If the aim prescribed were a heavenly personal existence forever with self-preservation
(whether through selfishness as such, or disguised as altruism), then the answer
could hardly but be, "Yes." But with the aim as the removal of self-insistence
in every form (not excluding ultimately self-denial, which like any negation,
is just another affirmation of the basic idea so strenuously denied) -- the
cure of the infectious sickness that leads to untold suffering -- does the question
arise at all? But even granting that it did, would not the Arahat disciple display,
after the Buddha, the highest altruism by showing how the aspiration to health
is not a deception, since by his success he bears witness that it can be achieved
and that no one is forever excluded from following his example?
*
But this description in terms of suffering, is it not pessimistic?

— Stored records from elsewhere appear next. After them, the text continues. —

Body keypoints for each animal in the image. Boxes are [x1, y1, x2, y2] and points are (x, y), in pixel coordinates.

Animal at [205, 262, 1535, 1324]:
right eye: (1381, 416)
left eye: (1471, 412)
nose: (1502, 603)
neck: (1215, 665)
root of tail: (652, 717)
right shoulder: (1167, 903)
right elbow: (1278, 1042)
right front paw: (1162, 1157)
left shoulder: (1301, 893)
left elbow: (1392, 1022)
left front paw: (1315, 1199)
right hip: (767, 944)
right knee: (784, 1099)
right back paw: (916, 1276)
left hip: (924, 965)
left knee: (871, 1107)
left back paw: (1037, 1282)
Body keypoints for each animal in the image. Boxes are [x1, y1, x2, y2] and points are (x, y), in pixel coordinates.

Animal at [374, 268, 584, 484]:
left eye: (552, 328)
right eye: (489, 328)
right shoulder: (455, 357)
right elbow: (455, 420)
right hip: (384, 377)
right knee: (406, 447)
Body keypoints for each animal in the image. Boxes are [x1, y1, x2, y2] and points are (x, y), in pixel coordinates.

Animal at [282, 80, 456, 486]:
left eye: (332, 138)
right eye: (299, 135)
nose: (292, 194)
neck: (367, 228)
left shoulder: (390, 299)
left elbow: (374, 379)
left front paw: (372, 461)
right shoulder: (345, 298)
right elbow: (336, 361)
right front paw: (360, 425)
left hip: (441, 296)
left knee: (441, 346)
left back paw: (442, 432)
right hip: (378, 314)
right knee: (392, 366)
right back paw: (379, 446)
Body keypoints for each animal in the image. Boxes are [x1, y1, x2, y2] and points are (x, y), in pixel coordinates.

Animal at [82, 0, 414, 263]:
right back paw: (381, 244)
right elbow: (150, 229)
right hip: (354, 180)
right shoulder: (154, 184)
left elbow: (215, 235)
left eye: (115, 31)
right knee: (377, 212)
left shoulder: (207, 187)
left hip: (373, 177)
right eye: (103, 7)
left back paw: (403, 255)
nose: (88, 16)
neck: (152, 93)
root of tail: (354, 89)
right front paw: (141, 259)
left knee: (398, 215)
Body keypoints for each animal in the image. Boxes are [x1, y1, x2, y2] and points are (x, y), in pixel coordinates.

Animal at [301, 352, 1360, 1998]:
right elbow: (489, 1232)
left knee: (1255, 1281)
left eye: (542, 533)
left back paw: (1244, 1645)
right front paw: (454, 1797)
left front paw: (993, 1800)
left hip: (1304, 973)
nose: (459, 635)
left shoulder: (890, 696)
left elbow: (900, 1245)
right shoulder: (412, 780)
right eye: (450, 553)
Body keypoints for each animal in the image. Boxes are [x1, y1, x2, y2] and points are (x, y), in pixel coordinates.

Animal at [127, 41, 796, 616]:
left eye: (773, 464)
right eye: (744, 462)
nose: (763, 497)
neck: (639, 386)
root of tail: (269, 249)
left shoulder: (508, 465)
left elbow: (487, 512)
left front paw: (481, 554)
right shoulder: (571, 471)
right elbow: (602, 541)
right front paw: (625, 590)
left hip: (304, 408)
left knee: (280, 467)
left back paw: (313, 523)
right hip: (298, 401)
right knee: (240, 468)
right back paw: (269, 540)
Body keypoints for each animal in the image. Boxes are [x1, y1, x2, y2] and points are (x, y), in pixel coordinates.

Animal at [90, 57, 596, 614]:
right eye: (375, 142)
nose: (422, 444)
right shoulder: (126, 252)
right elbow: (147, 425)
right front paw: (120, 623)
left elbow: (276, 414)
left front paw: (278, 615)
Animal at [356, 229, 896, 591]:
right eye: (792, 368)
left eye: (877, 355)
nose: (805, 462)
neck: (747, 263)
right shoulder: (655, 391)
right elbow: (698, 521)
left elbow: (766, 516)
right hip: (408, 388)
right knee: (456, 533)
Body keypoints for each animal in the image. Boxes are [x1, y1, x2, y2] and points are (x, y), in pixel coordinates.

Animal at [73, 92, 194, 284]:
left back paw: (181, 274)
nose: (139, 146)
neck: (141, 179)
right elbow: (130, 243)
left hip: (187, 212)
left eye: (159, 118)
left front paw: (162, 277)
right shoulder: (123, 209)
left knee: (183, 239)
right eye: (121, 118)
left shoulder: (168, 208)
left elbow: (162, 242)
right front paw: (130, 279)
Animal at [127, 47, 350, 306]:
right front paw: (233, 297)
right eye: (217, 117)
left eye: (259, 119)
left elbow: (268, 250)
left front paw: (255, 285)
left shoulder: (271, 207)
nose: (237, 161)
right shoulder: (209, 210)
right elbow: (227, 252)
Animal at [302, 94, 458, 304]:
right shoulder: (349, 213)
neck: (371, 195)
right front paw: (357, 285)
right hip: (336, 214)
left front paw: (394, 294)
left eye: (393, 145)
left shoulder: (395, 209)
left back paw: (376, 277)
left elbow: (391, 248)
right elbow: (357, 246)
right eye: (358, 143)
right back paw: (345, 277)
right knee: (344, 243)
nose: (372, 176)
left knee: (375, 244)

Is it not rather the very reverse? For true optimism is surely shown by having
the courage and energy to see how things are, and where liberation lies; and
would it not be true pessimism to be satisfied to try and make existence out
to be pleasanter or safer, and liberation easier, than is in conformity with
the truth? Must not true liberation lie beyond the dialectic of pessimism and
optimism, beyond alternatives of selfishness and altruism, as Truth (not factional
truths) lies beyond that of being and non-being?
*
Does not the teaching of "Not-self" imply that there is in fact no
action; that, for instance, there are no living beings to kill?
The answer is certainly, "No." The reasons would be too lengthy to
go into here in detail. But it is said by the Buddha:
The Buddhas in the past, accomplished and fully awakened, those the Blessed
Ones maintained the efficacy of action and of certain action to be done, and
so will those do in the future, and so do I now.